Agentic AI with Gemma 3

Although Gemma 3 is available as instruction tuned model, it does not offer dedicated support for tools. When you have a look at the documentation, it's just regular prompting without any special tokens for functions. So in order to use the model as agent, you need to take care about prompting in the right way yourself.

Step 1: Loading the model

As the sample code should run on a Mac, the first step is to load mlx-lm and to initialize a Gemma 3 model. In case you are using CUDA, replace this with a call to Hugging face transformers. In order to load and test your code, use a small model version with 1bn parameters. Before deploying this on a real world use case, you should of course update this to larger version.

from mlx_lm import load, generate
from mlx_lm.generate import stream_generate
import json

model, tokenizer = load("./models/gemma3-1b-it/transformers")

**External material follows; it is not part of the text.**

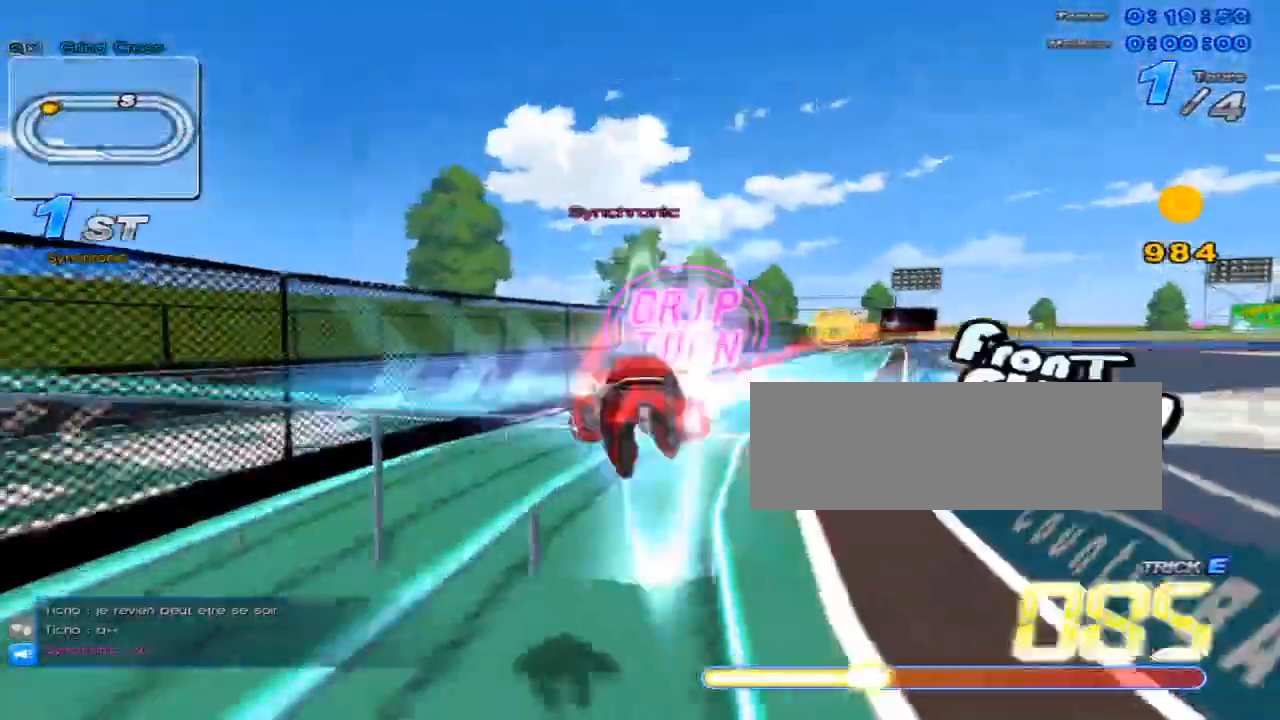
{"keys": ["right", "up"], "events": [[267, "w", "down"], [300, "x", "down"], [367, "c", "down"], [367, "w", "up"], [433, "c", "up"], [433, "right", "down"], [433, "x", "up"]]}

Step 2: Creating the prompt

The second step is to craft the model prompt based on the user query. First, you initialize the model in general. After completing that, individual functions are specified as JSON Schema and the original user prompt is added at the end.

In case the model wants to call a tool, it will reply with its name and the parameters as JSON.

prompt = tokenizer.apply_chat_template([{
    "role": "system", "content": [{
        "text": """
        You are Gemma, a helpful chat bot. 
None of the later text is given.